Extracted text.
↓↓↓

Classification system

The most commonly used classification system is the International Clinical Disease Severity Scale for Diabetic Retinopathy:

  • No retinopathy
    No microvascular lesions
  • Mild non-proliferative diabetic retinopathy
    Microaneurysms only
  • Moderate non-proliferative diabetic retinopathy
    Microaneurysms and other microvascular lesions, but not to the level of severe non-proliferative diabetic retinopathy
  • Severe non-proliferative diabetic retinopathy
    More than 20 intra-retinal haemorrhages in four quadrants of the retina, or venous beading in at least two quadrants, or intra-retinal microvascular abnormalities in at least one quadrant. There must be no evidence of proliferative disease
  • Proliferative diabetic retinopathy
    Neovascularization of the retina, subhyaloid haemorrhage, vitreous haemorrhage, tractional retinal detachment, neovascularization of the iris and angle

Management

Systemic therapy

It is important to remember that diabetic retinopathy is an ocular manifestation of an underlying systemic disease. Therefore systemic treatment forms the mainstay of management in diabetics.

↑↑↑

The problem. Decide whether each statement agrees with the passage on diabetic retinopathy, and answer yes or no, quoting the passage's deciding words. (a) Mild non-proliferative diabetic retinopathy involves microaneurysms only. (b) Severe non-proliferative diabetic retinopathy may show evidence of proliferative disease. (c) Systemic treatment is the mainstay of management in diabetics. The listing that comes next is separate material and has no connection to the passage on diabetic retinopathy.

Data extracts.
↓↓↓

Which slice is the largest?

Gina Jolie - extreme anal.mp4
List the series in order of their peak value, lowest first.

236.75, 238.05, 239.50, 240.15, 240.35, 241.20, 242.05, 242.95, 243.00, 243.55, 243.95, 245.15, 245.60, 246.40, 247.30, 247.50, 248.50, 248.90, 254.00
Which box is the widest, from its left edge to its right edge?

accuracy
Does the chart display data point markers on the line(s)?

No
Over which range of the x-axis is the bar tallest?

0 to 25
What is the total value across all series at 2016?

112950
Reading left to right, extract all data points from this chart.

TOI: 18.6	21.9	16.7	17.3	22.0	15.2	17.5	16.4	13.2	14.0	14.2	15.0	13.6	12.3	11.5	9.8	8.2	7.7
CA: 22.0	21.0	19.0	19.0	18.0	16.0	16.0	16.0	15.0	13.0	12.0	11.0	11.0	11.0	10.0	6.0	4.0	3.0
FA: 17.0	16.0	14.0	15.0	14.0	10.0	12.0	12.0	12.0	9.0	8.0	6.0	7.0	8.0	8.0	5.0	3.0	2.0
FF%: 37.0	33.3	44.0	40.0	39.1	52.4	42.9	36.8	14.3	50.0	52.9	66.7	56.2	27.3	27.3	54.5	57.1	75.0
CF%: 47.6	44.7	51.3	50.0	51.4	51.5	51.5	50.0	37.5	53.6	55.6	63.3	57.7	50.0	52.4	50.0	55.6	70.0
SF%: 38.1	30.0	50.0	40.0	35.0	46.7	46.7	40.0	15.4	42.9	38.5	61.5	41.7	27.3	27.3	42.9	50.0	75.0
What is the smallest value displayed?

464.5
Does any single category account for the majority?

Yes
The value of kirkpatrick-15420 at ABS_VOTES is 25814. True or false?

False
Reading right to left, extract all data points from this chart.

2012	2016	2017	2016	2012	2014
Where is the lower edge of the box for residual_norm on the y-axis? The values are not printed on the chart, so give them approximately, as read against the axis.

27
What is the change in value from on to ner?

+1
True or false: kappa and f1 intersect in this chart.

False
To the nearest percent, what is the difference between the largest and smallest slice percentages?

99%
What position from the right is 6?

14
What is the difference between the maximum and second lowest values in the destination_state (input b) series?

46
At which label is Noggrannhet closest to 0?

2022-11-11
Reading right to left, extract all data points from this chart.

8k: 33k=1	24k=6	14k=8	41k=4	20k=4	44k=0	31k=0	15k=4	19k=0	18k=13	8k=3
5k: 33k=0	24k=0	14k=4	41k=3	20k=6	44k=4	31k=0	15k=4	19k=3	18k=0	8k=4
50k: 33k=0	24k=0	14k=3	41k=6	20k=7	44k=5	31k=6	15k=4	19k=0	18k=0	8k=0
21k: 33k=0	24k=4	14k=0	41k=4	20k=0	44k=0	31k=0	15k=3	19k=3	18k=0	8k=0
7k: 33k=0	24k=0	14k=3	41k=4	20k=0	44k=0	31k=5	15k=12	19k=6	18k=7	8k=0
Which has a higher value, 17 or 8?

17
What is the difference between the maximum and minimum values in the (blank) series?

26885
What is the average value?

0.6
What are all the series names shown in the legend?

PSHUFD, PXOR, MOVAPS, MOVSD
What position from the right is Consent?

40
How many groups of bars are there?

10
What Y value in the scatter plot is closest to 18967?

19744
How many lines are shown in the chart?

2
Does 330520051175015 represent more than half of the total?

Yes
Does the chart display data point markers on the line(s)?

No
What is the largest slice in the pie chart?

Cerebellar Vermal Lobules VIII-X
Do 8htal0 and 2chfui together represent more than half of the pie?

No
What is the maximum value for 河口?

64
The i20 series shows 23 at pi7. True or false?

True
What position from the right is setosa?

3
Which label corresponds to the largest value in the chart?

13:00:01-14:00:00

↑↑↑

Exercise output.
(a) Yes: "Microaneurysms only"
(b) No: "There must be no evidence of proliferative disease"
(c) Yes: "systemic treatment forms the mainstay of management in diabetics"